Materials and Methods

Study design and participants

A cross-sectional web-based survey was conducted in China from March 16 to April 2, 2020. It adopted a combination of stratified random sampling and convenience sampling. First, according to China’s geographical and economic development level, it was divided into three sub-regions (eastern, central, and western China) (National Bureau of Statistics, 2021). Second, the Questionnaire Star electronic questionnaire platform (website: https://www.wjx.cn/) was used to complete the terminal output of the questionnaire, that was thereafter distributed to more than 30 regions in eastern, central, and western China through WeChat, QQ sharing, and web links. The sample size was expanded by snowball sampling during the survey. Participation was voluntary and anonymous. Inclusion criteria were: (a) respondents who consented to participate in the study after being informed of the survey’s purpose and procedure, (b) respondents having access to the Internet via a computer or smartphone, and (c) respondents who had stayed in China during the COVID-19 pandemic. To reduce selection bias, the exclusion criteria were: (a) not completing the questionnaire and missing data, (b) answering time of more than 20 min or less than 2 min, and (c) the questionnaire having logic errors (e.g., answers to all items of the questionnaire were the same). The target sample size was calculated according to the recommendation of 5–10 observed values per studied variable (Jiang, 1997). In this study, there were 14 variables, and the expected sample size was 140 (14 × 10). The study was conducted with the approval of the Ethics Committee of Southern Medical University (Ref ID: NFYKDX002).

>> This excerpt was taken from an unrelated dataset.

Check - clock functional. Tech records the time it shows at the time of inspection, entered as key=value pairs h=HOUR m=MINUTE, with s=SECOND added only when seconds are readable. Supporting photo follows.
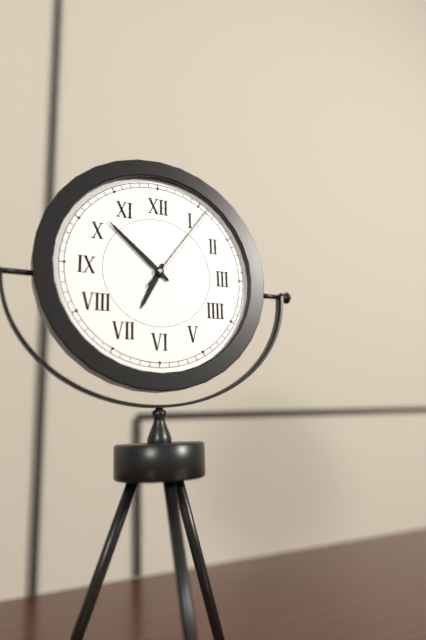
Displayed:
h=6 m=52 s=6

Patient and public involvement

The participants and the general public were not involved in the design, recruitment, and conduction of this study.

Calculation of anxiety scores

The Chinese version of the Generalized Anxiety Disorder Scale-7 (GAD-7)—a valid self-reported psychometric scale—was used to measure individuals’ anxiety levels in the past 2 weeks during COVID-19. The questionnaire comprised seven items using a four-point Likert scale ranging from 0 (not at all) to 3 (nearly every day), with a total score between 0–21 (Ruiz et al., 2011; Johnson et al., 2019). The levels of anxiety were classified as follows: normal (0–5), mild (5–9), moderate (10–14), and severe (15–21) (Kroenke et al., 2007). In a previous study (Liu et al., 2020), a total score higher than five was deemed as anxiety. This instrument has been widely used in China and also been confirmed to have good retesting reliability and validity (Nyongesa et al., 2020; Zhang et al., 2021). Similarly, in this study, the reliability was found to be very good (Cronbach’s alpha = 0.94).

Covariates for analysis

Socio-demographic variables in the analysis included sex, age, marital status, family registration, educational attainment, occupational background, and annual family income. In addition, the following health status data were collected and included: (1) good self-reported health (yes/no) and (2) chronic diseases (yes/no). Other factors included COVID-19-related variables: (1) Have you been diagnosed with COVID-19? (yes/no), (2) Have your family or friends been diagnosed with COVID-19? (yes/no), (3) Have you been in quarantine owing to COVID-19? (yes/no), and (4) What are your perceptions of COVID-19 (uncontrolled/controlled).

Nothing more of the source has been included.